Like most immobile cannabis nutrient deficiencies, new growth will show lighter colors between the veins and brown spots, which will travel down the plant if left untreated. Leaves that are green, aside from noticeable yellowing between the veins, are the most common indicator of manganese deficiency in cannabis.
Silicon is hugely abundant in outdoor soil and a staple for most professional potting mixes. For this reason, silicon deficiency is highly unlikely in most potted cannabis plants.
Nonetheless, it’s essential for a plant’s cell structure, and a deficiency will lead to droopiness in general. Pests will also find it much easier to invade the weakened sidewalls and stems of the plant. These marijuana deficiencies don’t occur that often, so make sure you rule out all other, more likely causes first.
Sulfur is semi-mobile and is responsible for your plants’ breathing as well as the breakdown of fatty acids.

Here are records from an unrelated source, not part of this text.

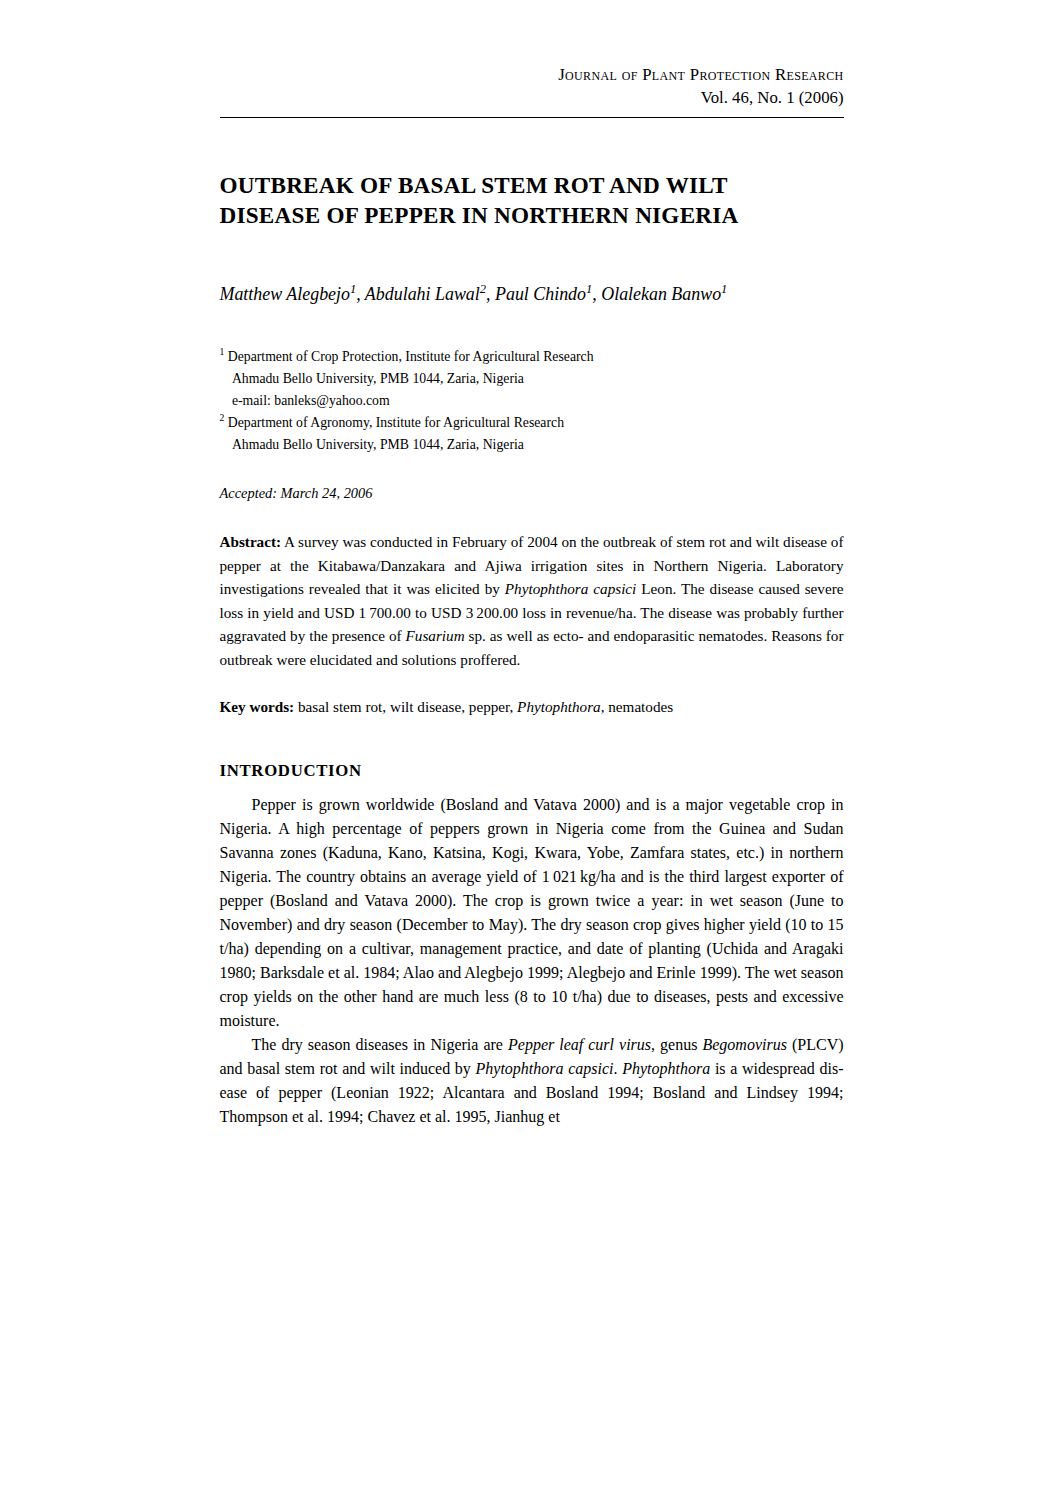Journal of Plant Protection Research
Vol. 46, No. 1 (2006)
Outbreak of Basal Stem Rot and Wilt
Disease of Pepper in Northern Nigeria
Matthew Alegbejo1, Abdulahi Lawal2, Paul Chindo1, Olalekan Banwo1
1 Department of Crop Protection, Institute for Agricultural Research
Ahmadu Bello University, PMB 1044, Zaria, Nigeria
e-mail: banleks@yahoo.com
2 Department of Agronomy, Institute for Agricultural Research
Ahmadu Bello University, PMB 1044, Zaria, Nigeria
Accepted: March 24, 2006
Abstract: A survey was conducted in February of 2004 on the outbreak of stem rot and wilt disease of pepper at the Kitabawa/Danzakara and Ajiwa irrigation sites in Northern Nigeria. Laboratory investigations revealed that it was elicited by Phytophthora capsici Leon. The disease caused severe loss in yield and USD 1 700.00 to USD 3 200.00 loss in revenue/ha. The disease was probably further aggravated by the presence of Fusarium sp. as well as ecto- and endoparasitic nematodes. Reasons for outbreak were elucidated and solutions proffered.
Key words: basal stem rot, wilt disease, pepper, Phytophthora, nematodes
Introduction
Pepper is grown worldwide (Bosland and Vatava 2000) and is a major vegetable crop in Nigeria. A high percentage of peppers grown in Nigeria come from the Guinea and Sudan Savanna zones (Kaduna, Kano, Katsina, Kogi, Kwara, Yobe, Zamfara states, etc.) in northern Nigeria. The country obtains an average yield of 1 021 kg/ha and is the third largest exporter of pepper (Bosland and Vatava 2000). The crop is grown twice a year: in wet season (June to November) and dry season (December to May). The dry season crop gives higher yield (10 to 15 t/ha) depending on a cultivar, management practice, and date of planting (Uchida and Aragaki 1980; Barksdale et al. 1984; Alao and Alegbejo 1999; Alegbejo and Erinle 1999). The wet season crop yields on the other hand are much less (8 to 10 t/ha) due to diseases, pests and excessive moisture.
The dry season diseases in Nigeria are Pepper leaf curl virus, genus Begomovirus (PLCV) and basal stem rot and wilt induced by Phytophthora capsici. Phytophthora is a widespread disease of pepper (Leonian 1922; Alcantara and Bosland 1994; Bosland and Lindsey 1994; Thompson et al. 1994; Chavez et al. 1995, Jianhug et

Your plants also need it to produce oils and terpenes. A sulfur deficiency is also most often caused by incorrect soil pH, which will inhibit the roots from absorbing this nutrient.
Symptoms of sulfur deficiency in cannabis include leaves turning a light lime green and slowed growth. If a sulfur deficiency is left untreated, leaf veins will turn yellow before drying and falling off. In advanced cases, flower production will be negatively affected, and buds may suffer from much lower potency.
Zinc is another immobile player in the production of sugar and protein. It also promotes healthy stem growth and aids the retention of chlorophyll. Zinc deficiency in cannabis is pretty common, particularly in dry climates and plants rooted in alkaline soil. Ultimately, high pH levels are again most often to blame.
Symptoms include young leaves showing pale areas between veins, discolored or “burnt” leaf tips, and brown spots. Usually, the most notable sign is that leaves will turn 90 degrees sideways.
Here’s another reasonably rare cannabis deficiency. Copper aids oxygen reduction, the metabolism of carbohydrates, and the nitrogen fixation process. Plants only need a tiny amount of copper, and its deficiency is a rare occurrence.
Leaves wilting slowly, followed by new growth turning or contorting are early symptoms. Dead spots on the tips of leaves or even the entire plant wilting are sure signs of advanced copper deficiency in cannabis.
Solve Cannabis Deficiencies and Keep Your Crops Healthy
Cannabis plants are tremendously hardy in general. If you make a point of providing them with quality soil, ample light, water, and well-balanced nutrients, you’ll hardly ever have to worry about deficiencies.
Likewise, if you observe some symptoms, be sure to utilize the cannabis deficiencies chart provided in diagnosing your plant’s nutrient needs.
The good news is that nearly all cases are fixable if you act quickly but, keep in mind that it’s always better to prevent than to cure nutrient deficiencies in cannabis plants.